US Representative Barney Frank (back) debates his Republican opponent, Sean Bielat (foreground), on Boston radio station WRKO. (Yoon S. Byun/ Boston Globe)
Frank, who chairs the House Financial Services Committee, has always been ardent in his defense of Fannie and Freddie. In 2003, he insisted that the two mortgage giants were not "facing any kind of a crisis." In July 2008, just weeks before the GSEs collapsed and were taken over by the federal government, he publicly maintained that "Fannie and Freddie are fundamentally sound -- they are not in danger of going under." Frank recently told the Boston Globe's Donovan Slack that "he missed the warning signs [in 2003] because he was wearing ideological blinders," while in 2008 "he was deliberately trying to reassure the public."
Is it fair to blame Frank for the ill-advised home loans to unqualified borrowers that were at the heart of the economic crisis? Not according to Frank. He points instead to Wall Street greed and to the fecklessness of congressional Republicans when they were in the majority. He also points to George W. Bush's passion for expanding homeownership -- a passion that included pressing Fannie Mae and Freddie Mac to "meet ambitious new goals for low-income lending," as The New York Times put it in a 2008 story headlined "White House Philosophy Stoked Mortgage Bonfire." That all of them played a role in the collapse, no reasonable person can doubt. So to the extent that Bielat accuses Frank of primary responsibility for the financial derailment, he goes too far.
But Frank also goes too far in vehemently denying any connection to Fannie and Freddie's failure, or to the risky mortgage lending that caused so much damage. He portrays himself now as a lifelong advocate for affordable rental housing only. To hear him tell it, it was never a part of his agenda to make it easier for low-income homebuyers to get mortgages. Indeed, he says, he always fought the idea.
"Low-income home ownership has been a mistake, and I have been a consistent critic of it," Frank claimed during a debate with Bielat on WRKO.
Over the years, Frank has been a consistent critic of many things (defense spending, Republicans, free enterprise), but an opponent of programs to assist low-income homeowners? The congressman who in 2003 blasted Bush administration efforts to reform Fannie/Freddie on the grounds that "the more pressure there is on these companies, the less we will see in terms of affordable housing"? The one who saluted Fannie Mae in 2004 for backing mortgages with as little as 5 percent down on factory-built "trailer" houses, and chided the media for not showing enough interest in what he called "an essential part of any program to increase home ownership in America"?
As far back as 1991, the Globe reported that Frank lobbied Fannie Mae to ease its rules restricting mortgages on two- and three-family homes, even though the default rate on those mortgages was far higher than the rate for single-family dwellings.
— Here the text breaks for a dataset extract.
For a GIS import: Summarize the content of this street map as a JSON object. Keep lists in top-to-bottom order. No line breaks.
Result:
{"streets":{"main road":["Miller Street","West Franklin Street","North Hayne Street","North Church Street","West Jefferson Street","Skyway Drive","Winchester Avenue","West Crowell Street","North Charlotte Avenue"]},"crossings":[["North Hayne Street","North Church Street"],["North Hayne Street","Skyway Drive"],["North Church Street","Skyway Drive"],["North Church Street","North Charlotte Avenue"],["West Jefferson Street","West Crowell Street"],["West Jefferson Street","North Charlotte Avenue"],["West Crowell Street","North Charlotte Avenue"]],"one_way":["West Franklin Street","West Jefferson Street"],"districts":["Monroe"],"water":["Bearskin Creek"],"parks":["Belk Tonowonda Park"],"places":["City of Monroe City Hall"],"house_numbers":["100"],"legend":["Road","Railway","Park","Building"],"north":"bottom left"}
Was that being a "consistent critic" of low-income home ownership? How about when he gave a speech in 2005 praising the "advocacy groups that work with us so that we can make homeownership available to people who might not on their own in a market situation be able to afford it"?
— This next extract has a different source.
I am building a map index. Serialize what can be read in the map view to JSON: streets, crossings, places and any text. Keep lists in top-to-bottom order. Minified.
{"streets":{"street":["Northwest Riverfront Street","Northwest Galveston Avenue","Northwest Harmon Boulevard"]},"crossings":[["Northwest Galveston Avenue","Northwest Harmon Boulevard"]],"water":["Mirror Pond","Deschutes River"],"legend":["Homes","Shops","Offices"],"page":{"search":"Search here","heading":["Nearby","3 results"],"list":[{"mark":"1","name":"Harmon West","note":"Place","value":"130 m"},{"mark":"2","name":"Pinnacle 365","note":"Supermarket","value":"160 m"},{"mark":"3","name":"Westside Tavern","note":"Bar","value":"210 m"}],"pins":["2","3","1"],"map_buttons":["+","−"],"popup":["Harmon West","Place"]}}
To be sure, Frank has on multiple occasions stressed that many Americans are better off renting and that not everyone is suitable for a mortgage. He has been a scourge of predatory lenders. And as mortgage foreclosures were skyrocketing in 2007, Frank said the Bush administration's overemphasis on homeownership had "contributed to the subprime crisis."
But a consistent critic of low-income homeownership? Barney Frank has been called a lot of things, but that's never been one of them. Until now.
(Jeff Jacoby is a columnist for The Boston Globe).